*Selected text*
BEGIN

I’m here for anything with an equine related metaphor - they’re difficult beasties to work with, but there’s nothing quite like the feeling of a perfect collected canter or trot passage or piaffe, except for a thought or emotion perfectly encapsulated on the page. Of my four horses I think Persistence is the easiest ride, Luck is always spooking and dropping a shoulder just before the fence…
Luck's a spooky creature - but Hard Work is a faithful cob who'll keep going forever as long as he gets Sundays off.
I found this so encouraging, Emma, thank you. If someone like you has unpublished novels under your bed, then I'm proud to have several on my bedroom shelf. Your horses have made my writing task today seem less apocalyptic..
Such a great comment, Helen. I feel the day is less apocalyptic too. I have had 12 books published, 2 re-published, and I also have 5 unpublished novels in my office cupboard. Two were written before my first novel was published and I felt that it had been such a waste of time and effort - but of course it wasn't - they helped me learn how to write a novel.
Most authors do have unpublished novels under their beds - and not a few writers whose debut is genuinely the first novel they ever actually wrote really struggle to keep their balance and once they're published, especially if it's a hit. Being published is profoundly weird and it changes your relationship to your writing for ever - it's just as well if you have some experience of keeping going.
This post proves that Emma is one of my heroes.
Aw, thanks Abney!
Thanks Emma, kindred spirit, and Tally ho. I loved this post, feeling energized as I imagined my fellow writers checking and re-checking the condition of their team of horses while I do the same. The great thing is to be prepared for a miracle and to never give up.
Tally ho! I do think it's energising for most of us to realise that there's an innate energy in all of these: talent wants to be used, hard work is satisfying in the short term, and persistence in the longer term. And I don't think that you can always make your own luck - but I do think it's a smaller component than it sometimes seems. What looks like luck is so often only that because, as you say, the writer was prepared for it to happen.

END

*Material shown*
BEGIN

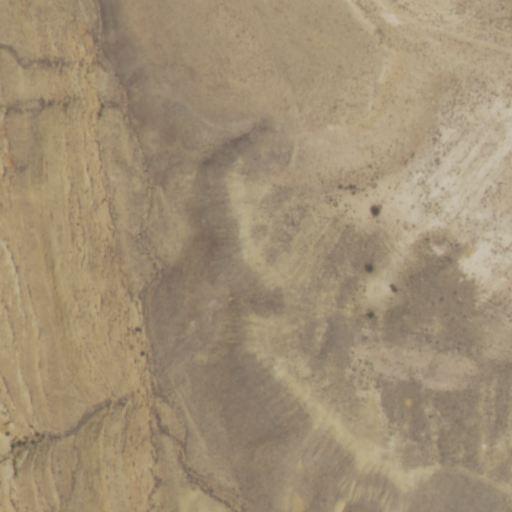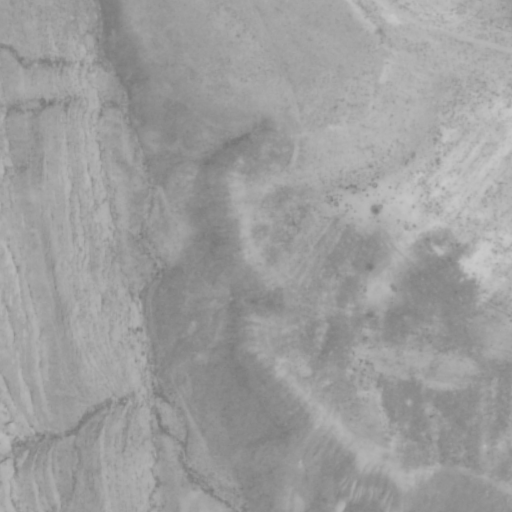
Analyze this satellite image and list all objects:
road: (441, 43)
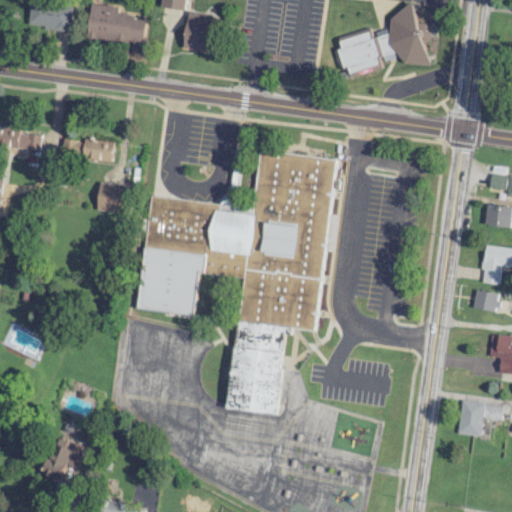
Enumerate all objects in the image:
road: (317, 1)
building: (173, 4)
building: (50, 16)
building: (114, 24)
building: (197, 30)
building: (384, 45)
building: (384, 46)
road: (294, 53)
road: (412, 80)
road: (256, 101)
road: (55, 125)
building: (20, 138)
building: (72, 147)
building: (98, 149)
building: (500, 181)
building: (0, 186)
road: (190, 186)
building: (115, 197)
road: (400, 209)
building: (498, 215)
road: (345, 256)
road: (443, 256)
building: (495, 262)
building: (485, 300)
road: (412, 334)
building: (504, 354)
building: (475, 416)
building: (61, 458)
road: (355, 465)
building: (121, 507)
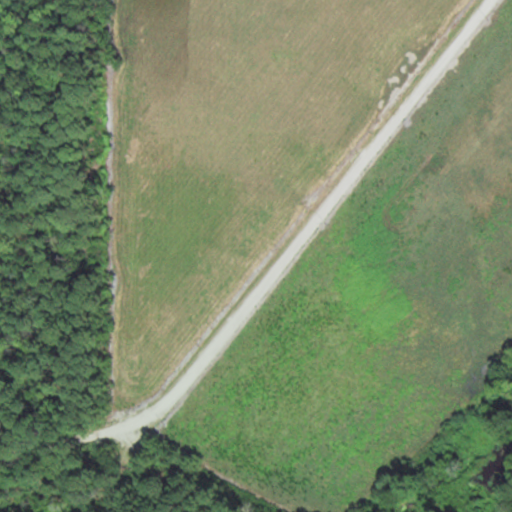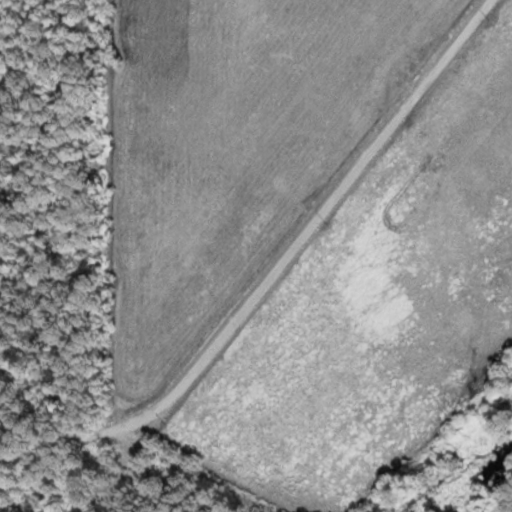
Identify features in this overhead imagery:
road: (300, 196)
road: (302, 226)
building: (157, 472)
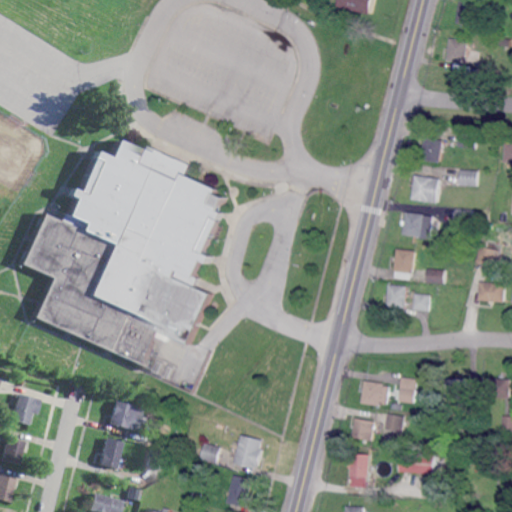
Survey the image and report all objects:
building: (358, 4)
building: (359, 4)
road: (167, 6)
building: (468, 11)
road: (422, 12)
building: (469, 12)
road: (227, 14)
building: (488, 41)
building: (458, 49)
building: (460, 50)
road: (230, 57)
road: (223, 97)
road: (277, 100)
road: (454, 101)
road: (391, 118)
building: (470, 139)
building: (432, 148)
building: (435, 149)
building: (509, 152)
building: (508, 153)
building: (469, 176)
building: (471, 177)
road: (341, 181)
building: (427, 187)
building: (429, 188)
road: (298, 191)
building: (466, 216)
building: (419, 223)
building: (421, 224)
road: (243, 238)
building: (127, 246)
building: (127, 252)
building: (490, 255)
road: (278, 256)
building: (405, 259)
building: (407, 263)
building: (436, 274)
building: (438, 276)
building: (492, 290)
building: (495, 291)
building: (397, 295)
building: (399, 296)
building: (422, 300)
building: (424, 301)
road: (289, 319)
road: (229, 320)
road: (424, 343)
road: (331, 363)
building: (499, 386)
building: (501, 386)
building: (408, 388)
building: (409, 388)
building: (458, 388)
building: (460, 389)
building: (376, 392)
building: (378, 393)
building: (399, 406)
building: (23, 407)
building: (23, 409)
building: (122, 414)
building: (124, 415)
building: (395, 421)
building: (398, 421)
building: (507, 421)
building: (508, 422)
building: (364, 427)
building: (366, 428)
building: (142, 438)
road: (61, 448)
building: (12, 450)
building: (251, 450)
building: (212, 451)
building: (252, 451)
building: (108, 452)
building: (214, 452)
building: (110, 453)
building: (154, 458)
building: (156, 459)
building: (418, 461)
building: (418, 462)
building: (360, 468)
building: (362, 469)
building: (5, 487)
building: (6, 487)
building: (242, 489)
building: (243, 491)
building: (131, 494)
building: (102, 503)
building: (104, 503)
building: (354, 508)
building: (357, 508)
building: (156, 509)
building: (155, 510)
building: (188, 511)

END

*What to work on*
Extend the comment thread on writing careers and the horse metaphor by continuing it from its last sentence.

*Exercise answer*
This is great, Emma. So sensible, if you don't mind my saying so, and helpful in the detailed analysis you have given, but also encouraging - and, in my experience, so true. And while I really like the idea of the four horses galloping forward together - it's interesting that, in having to select an order in which to write about them, you begin with hard work and then go on to persistence. I don't think people who haven't tried to write realise what hard work it is, and also these two are within one's control, whereas the other two are, well, in the lap, or perhaps the gift-giving hands, of those ancient gods you mention. So I imagine your horses as four side by side, but as two pairs, perhaps distinguished by their colouring. I'll stop here since, knowing that horse colours have special names, but not being horsey, I wouldn't like to get it wrong!
I'm so glad it's useful, Jee. One of the things I was determined to do in writing This is Not a Book About Charles Darwin was to convey to non-writers the sheer graft that writing takes, week in week out. That your bum can, honestly, get sore from so much sitting... And as you say, at least hard work and persistence are something you can do something about. Except that, actually, you can also do something about the other two: both luck and talent may start by being god-given, but there's a lot you can do to make the most of them - or waste them!